• _WHAT THE TASK REQUIRES_
Reproduce the entries below verbatim, starting from the line with "Which category has" and continuing through the end of the entries, both ends included. Omit the pictures from your answer.

(Items drawn from a data source)
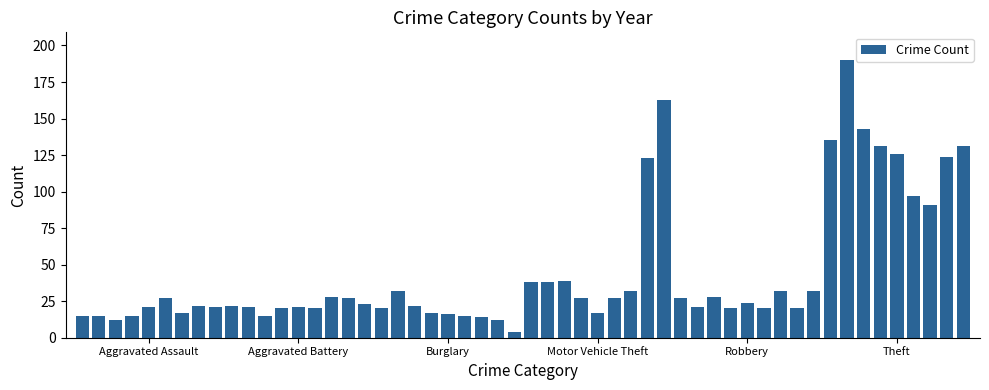

What is the maximum value shown in the chart?

190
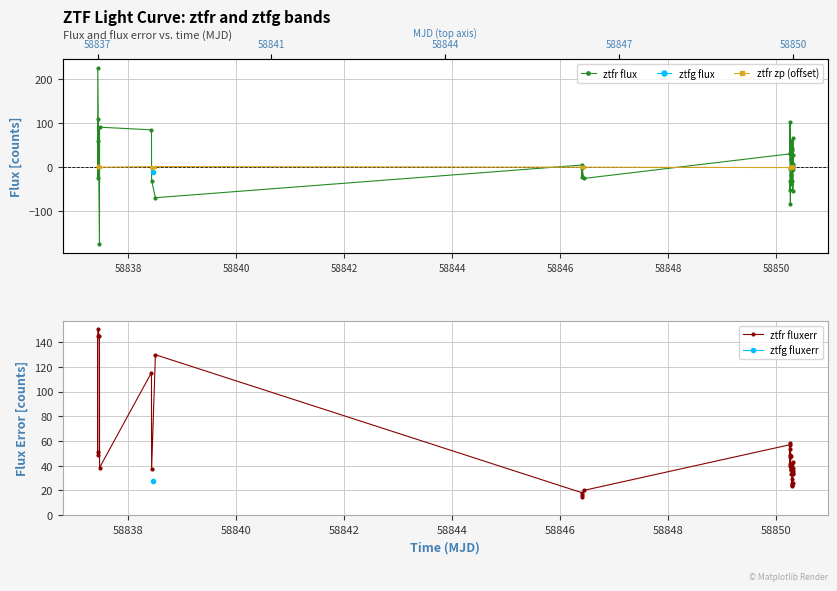

What is the value of the ztfr fluxerr point at the 19th from the left?

48.6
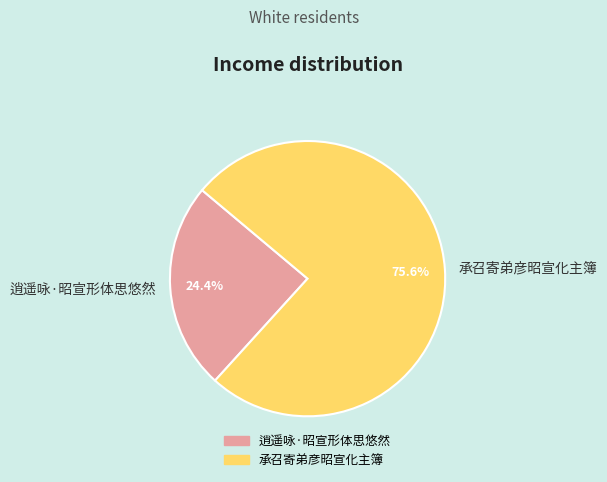

Which category has the smallest portion of the pie?

逍遥咏·昭宣形体思悠然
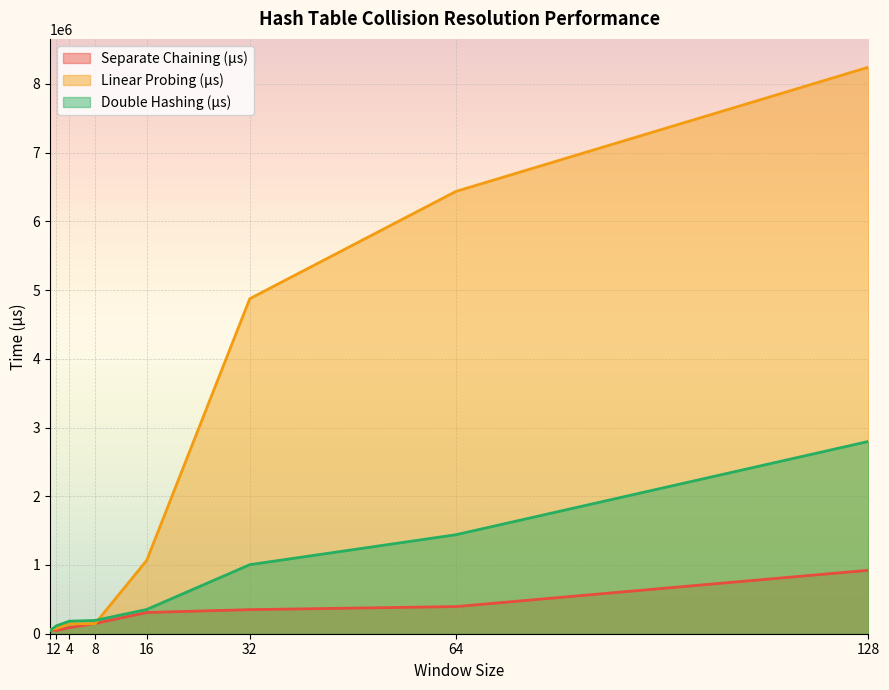

What is the smallest value displayed?

45734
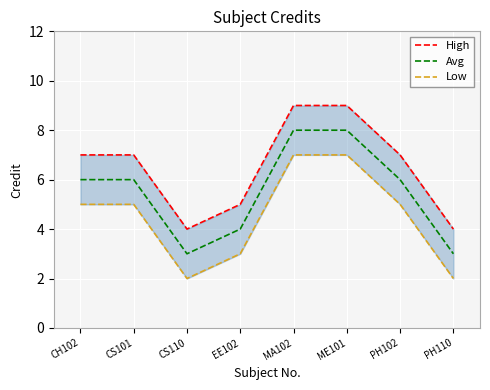

What is the sum of the Avg values at ME101 and CS101?

14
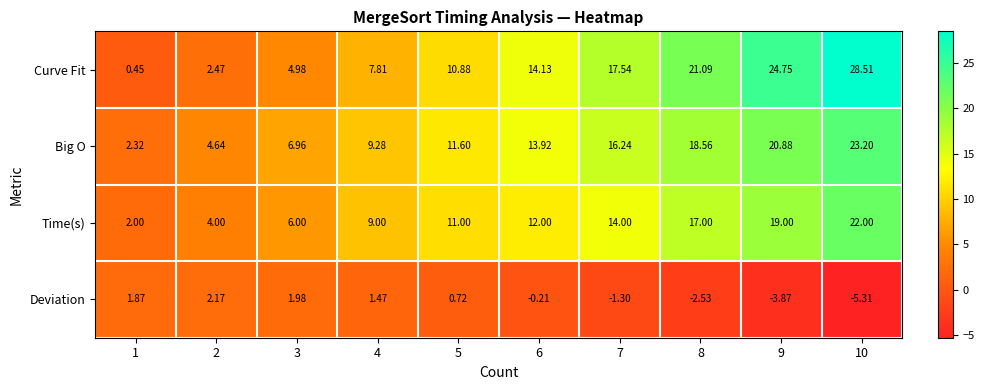

Which series changed the most between 7 and 10?

Curve Fit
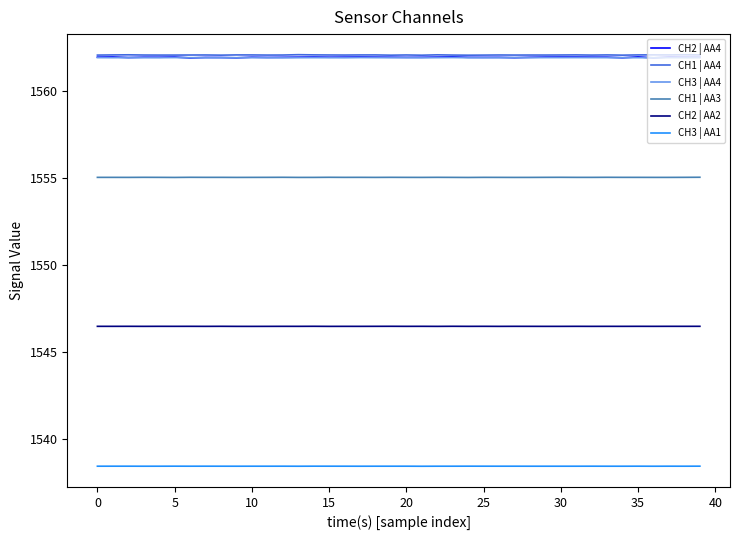

True or false: CH2 | AA2 and CH2 | AA4 intersect in this chart.

False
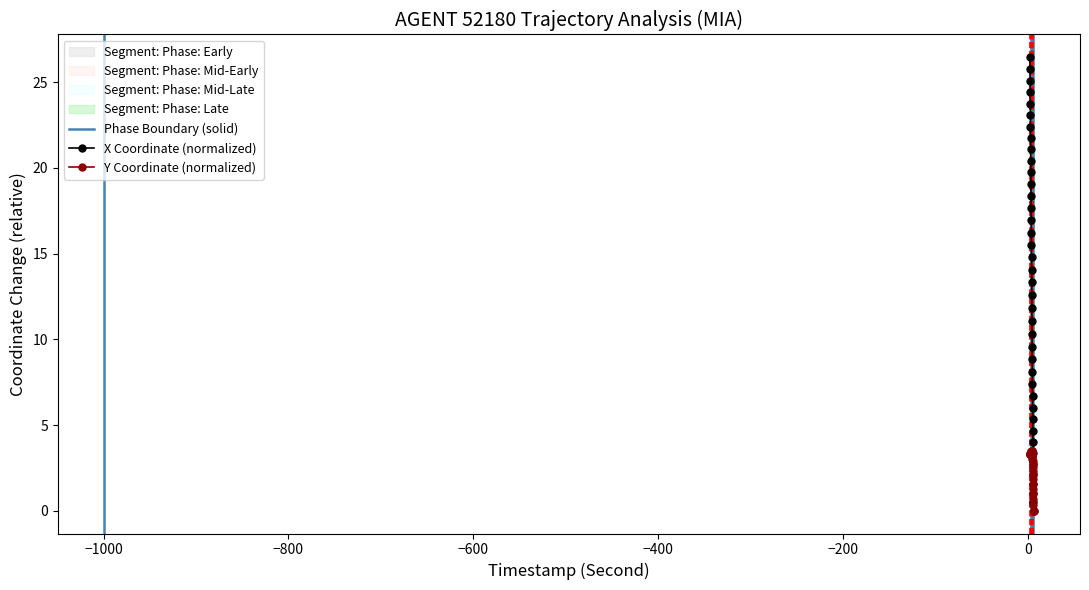

What is the value of the Y Coordinate (normalized) point at the 3rd from the left?

3.3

• _WORKED SOLUTION_
Which category has the smallest portion of the pie?

逍遥咏·昭宣形体思悠然

What is the smallest value displayed?

45734

What is the sum of the Avg values at ME101 and CS101?

14

Which series changed the most between 7 and 10?

Curve Fit

True or false: CH2 | AA2 and CH2 | AA4 intersect in this chart.

False

What is the value of the Y Coordinate (normalized) point at the 3rd from the left?

3.3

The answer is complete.